The Circassian Colonies at Ammân and Jerash

The Circassian Colonies at Ammân and Jerash

by Dean A. Walker

The Biblical World, Vol. 4, No. 3. (Sep., 1894), pp. 202-204.

The University of Chicago

Ammân, the Rabbah, or Rabbath-Ammon of the Bible and the Philadelphia of the Grecian period, where Uriah the Hittite was treacherously exposed to death in accordance with David’s secret orders, is situated about a mile below the source of the river Jabbok, the modern Zerka, whose narrow valley at this point is filled with the ruins of the town of the Græco-Roman period. Among these ruins a colony of Circassians have lately established their homes. The word seems almost a mockery here. We think of a home as a place about which tender associations have had time to gather, till the place itself becomes as much an object of affection as the members of the family whose mutual affection makes the place a home. But the Circassians at Ammân have hardly had time to form such associations, and the place is to them more like a place of exile than a home.
________________________________________
__Task 1__:
In the rows, start at the line containing "Page size: 2001x1125." and end after the line containing "title Résultat [249, 25, 1750, 131]". Write those lines again with "bounding box" changed to "enclosing box" and everything else left as is.
________________________________________
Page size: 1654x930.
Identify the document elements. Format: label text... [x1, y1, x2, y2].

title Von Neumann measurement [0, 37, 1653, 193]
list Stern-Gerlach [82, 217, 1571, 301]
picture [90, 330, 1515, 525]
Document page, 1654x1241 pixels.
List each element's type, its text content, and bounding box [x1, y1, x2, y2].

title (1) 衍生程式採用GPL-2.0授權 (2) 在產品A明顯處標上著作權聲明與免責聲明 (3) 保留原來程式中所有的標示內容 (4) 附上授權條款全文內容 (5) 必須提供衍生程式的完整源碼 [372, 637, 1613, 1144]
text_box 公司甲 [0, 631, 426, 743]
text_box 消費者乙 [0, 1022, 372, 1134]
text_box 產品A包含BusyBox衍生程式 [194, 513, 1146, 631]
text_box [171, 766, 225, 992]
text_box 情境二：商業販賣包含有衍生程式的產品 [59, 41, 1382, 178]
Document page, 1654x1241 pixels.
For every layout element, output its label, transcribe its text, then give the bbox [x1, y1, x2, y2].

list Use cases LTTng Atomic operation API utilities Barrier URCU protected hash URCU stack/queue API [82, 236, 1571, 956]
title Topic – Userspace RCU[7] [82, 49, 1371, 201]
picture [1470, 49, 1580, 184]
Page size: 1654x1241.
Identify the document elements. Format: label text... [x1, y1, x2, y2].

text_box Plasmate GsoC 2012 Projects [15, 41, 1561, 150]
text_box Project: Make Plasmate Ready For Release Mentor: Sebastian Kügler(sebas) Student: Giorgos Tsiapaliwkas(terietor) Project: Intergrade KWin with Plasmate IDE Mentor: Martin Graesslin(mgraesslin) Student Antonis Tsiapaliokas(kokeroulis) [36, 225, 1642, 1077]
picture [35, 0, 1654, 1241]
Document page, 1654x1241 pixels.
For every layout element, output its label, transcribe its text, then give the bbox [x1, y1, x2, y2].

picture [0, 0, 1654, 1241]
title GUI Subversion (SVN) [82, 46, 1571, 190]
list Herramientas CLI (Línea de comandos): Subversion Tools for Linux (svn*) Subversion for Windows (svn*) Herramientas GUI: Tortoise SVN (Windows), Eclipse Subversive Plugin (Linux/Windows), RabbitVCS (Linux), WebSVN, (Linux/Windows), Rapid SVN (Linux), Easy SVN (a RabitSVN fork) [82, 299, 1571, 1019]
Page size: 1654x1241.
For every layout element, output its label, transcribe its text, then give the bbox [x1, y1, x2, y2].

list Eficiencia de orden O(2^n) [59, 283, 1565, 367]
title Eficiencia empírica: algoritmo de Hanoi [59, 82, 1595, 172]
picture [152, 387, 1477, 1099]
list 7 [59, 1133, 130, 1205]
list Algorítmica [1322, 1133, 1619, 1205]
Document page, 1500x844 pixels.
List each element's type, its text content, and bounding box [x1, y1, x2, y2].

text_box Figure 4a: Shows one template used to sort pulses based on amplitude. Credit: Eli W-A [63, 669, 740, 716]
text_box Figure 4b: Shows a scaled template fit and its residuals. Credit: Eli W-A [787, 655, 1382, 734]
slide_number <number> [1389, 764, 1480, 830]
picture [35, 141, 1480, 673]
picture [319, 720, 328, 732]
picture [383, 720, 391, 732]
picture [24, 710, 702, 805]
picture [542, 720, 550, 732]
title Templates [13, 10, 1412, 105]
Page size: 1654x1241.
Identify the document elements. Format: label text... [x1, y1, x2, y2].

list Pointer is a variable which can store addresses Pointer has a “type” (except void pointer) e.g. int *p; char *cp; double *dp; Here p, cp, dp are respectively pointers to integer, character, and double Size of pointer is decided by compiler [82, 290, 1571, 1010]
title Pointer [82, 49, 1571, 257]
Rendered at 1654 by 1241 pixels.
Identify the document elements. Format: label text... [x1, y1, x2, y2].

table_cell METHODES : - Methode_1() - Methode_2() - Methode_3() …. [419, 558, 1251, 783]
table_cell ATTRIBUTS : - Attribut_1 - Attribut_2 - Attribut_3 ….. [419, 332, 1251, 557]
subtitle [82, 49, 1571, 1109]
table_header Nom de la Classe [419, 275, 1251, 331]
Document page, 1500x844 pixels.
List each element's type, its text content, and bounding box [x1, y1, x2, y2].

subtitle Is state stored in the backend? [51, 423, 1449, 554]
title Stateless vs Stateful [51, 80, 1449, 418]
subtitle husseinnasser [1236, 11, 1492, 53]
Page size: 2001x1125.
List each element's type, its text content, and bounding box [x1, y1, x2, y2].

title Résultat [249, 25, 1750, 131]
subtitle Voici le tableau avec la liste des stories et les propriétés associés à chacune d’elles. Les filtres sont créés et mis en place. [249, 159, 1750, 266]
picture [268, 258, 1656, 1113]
________________________________________
__Task 2__:
Name every city name in the passage on the Circassian colonies that refers to the city where the colony at Ammân settled, including Ammân itself.

__Problem solution 1__:
Page size: 2001x1125.
List each element's type, its text content, and enclosing box [x1, y1, x2, y2].

title Résultat [249, 25, 1750, 131]

__Problem solution 2__:
Ammân
Rabbah
Rabbath-Ammon
Philadelphia